Leaked Apple Document Outlines Apple’s iPhone Repair Rules
A leaked Apple “Visual/Mechanical Inspection Guide” shared this afternoon by Business Insider provides some insight into how Apple’s repair policies work, highlighting how Apple determines when to offer an in-warranty repair, an out-of-warranty repair, or a denial of service.
Dated March 3, 2017, the document is known internally as the “VMI” and covers the iPhone 6, 6s, and 7, along with Plus models. An Apple technician told Business Insider that there’s a similar document for all of its products, and that it’s generally used for training.
The guide is divided into three sections. The green section denotes problems where Apple will provide a warranty service, the yellow covers issues where Apple will offer out-of-warranty repairs, and the red section contains examples of issues Apple will refuse to fix.
Debris under the display glass, a pixel anomaly, FaceTime camera foam misalignment, and a single hairline crack to the front glass are all problems that Apple will fix under warranty, even if there’s additional accidental or liquid damage to the device. These are the only issues that can be fixed automatically even with additional damage to a device.
Apple will provide out-of-warranty replacements for liquid damage confirmed by the user, evidence of corrosion, LCD fractures, camera damage from lasers, cracks at a point of impact, damaged Lightning/audio/microphone components, extreme abrasion or puncture holes, and a bent or split enclosure.
Devices that have user-replaced parts, intentional tampering or damage, non-Apple batteries, or catastrophic damage are not eligible for service at all.
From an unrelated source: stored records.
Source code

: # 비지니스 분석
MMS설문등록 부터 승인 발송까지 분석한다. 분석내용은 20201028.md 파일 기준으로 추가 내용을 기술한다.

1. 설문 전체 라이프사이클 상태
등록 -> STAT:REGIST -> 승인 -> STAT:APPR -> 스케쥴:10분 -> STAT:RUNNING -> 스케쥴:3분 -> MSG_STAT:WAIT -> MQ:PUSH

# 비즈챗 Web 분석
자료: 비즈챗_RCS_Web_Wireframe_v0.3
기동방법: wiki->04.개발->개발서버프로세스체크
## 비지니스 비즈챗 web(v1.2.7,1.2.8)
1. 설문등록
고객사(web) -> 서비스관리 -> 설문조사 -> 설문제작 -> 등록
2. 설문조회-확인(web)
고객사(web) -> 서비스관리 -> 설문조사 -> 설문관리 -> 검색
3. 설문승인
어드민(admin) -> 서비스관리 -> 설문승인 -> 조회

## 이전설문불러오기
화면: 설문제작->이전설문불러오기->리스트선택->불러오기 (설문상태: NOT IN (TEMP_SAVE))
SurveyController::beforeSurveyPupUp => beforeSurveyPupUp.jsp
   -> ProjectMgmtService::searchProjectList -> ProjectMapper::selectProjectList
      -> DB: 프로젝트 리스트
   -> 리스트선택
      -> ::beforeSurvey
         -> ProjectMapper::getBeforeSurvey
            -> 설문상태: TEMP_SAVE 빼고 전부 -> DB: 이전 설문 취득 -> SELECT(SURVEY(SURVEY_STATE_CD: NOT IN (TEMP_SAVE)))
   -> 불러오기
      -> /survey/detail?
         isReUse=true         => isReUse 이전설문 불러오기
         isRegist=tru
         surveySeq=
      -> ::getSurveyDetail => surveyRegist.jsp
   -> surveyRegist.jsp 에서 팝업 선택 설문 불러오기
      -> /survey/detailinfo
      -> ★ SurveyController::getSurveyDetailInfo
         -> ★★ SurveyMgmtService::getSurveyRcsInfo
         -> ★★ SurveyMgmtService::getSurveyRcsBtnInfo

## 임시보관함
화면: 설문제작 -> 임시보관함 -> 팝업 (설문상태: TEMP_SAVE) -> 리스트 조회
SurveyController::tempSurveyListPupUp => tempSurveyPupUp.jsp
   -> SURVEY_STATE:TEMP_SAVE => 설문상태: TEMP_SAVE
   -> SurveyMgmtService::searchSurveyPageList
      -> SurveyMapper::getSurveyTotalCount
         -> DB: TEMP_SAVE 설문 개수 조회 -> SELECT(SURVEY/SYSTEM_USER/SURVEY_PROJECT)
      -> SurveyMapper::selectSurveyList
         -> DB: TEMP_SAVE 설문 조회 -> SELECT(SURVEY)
Enclosure damage, like scratches and scuffs, is not covered and cosmetic problems do not warrant a replacement or repair if there are no other issues.
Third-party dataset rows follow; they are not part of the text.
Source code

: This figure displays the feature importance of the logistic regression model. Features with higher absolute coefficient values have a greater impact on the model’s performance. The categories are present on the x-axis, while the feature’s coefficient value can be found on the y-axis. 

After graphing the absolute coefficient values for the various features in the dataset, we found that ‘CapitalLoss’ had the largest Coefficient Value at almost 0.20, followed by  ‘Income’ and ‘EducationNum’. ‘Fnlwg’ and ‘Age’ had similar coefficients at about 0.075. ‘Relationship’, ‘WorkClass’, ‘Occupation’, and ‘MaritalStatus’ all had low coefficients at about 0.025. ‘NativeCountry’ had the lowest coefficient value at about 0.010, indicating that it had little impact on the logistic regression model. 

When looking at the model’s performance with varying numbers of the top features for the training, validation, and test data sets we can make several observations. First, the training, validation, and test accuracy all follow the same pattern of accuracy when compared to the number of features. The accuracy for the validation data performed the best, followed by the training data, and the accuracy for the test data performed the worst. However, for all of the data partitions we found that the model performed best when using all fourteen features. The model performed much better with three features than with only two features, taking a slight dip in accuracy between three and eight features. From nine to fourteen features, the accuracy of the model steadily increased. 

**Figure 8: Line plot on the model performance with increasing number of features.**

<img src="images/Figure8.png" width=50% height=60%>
Apple also has a special set of rules for water damage. Employees are instructed to look for signs of water damage both internally and externally when diagnosing issues, and if there is evidence of contact with water, employees are told to deny some in-warranty repairs and instead offer an out-of-warranty repair.
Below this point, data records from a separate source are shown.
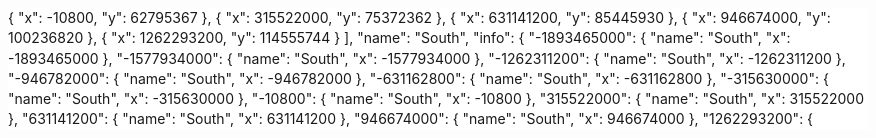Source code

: {
 "x":         -10800,
"y":       62795367 
},
{
 "x":      315522000,
"y":       75372362 
},
{
 "x":      631141200,
"y":       85445930 
},
{
 "x":      946674000,
"y":      100236820 
},
{
 "x":     1262293200,
"y":      114555744 
} 
],
"name": "South",
"info": {
 "-1893465000": {
 "name": "South",
"x":    -1893465000 
},
"-1577934000": {
 "name": "South",
"x":    -1577934000 
},
"-1262311200": {
 "name": "South",
"x":    -1262311200 
},
"-946782000": {
 "name": "South",
"x":     -946782000 
},
"-631162800": {
 "name": "South",
"x":     -631162800 
},
"-315630000": {
 "name": "South",
"x":     -315630000 
},
"-10800": {
 "name": "South",
"x":         -10800 
},
"315522000": {
 "name": "South",
"x":      315522000 
},
"631141200": {
 "name": "South",
"x":      631141200 
},
"946674000": {
 "name": "South",
"x":      946674000 
},
"1262293200": {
According to Apple employees, the VMI isn’t often used unless there’s an “oddball issue,” and it’s also more of a guide than a hard and fast rule when it comes to replacement, as there are many issues that arise that aren’t covered here. “There are always those one-off issues that the phone is technically not covered under warranty but we swap the phone anyways under warranty,” an Apple technician told Business Insider.
These rules don’t apply to devices covered by AppleCare+, as that warranty entitles users to two device replacements or repairs, even for accidental damage, so long as the fee is covered. For out-of-warranty repairs, Apple charges $130 to $150 for screen repairs and $300 to $350 for other damage. With AppleCare+, a screen repair costs $29 and other damage costs $99 to fix.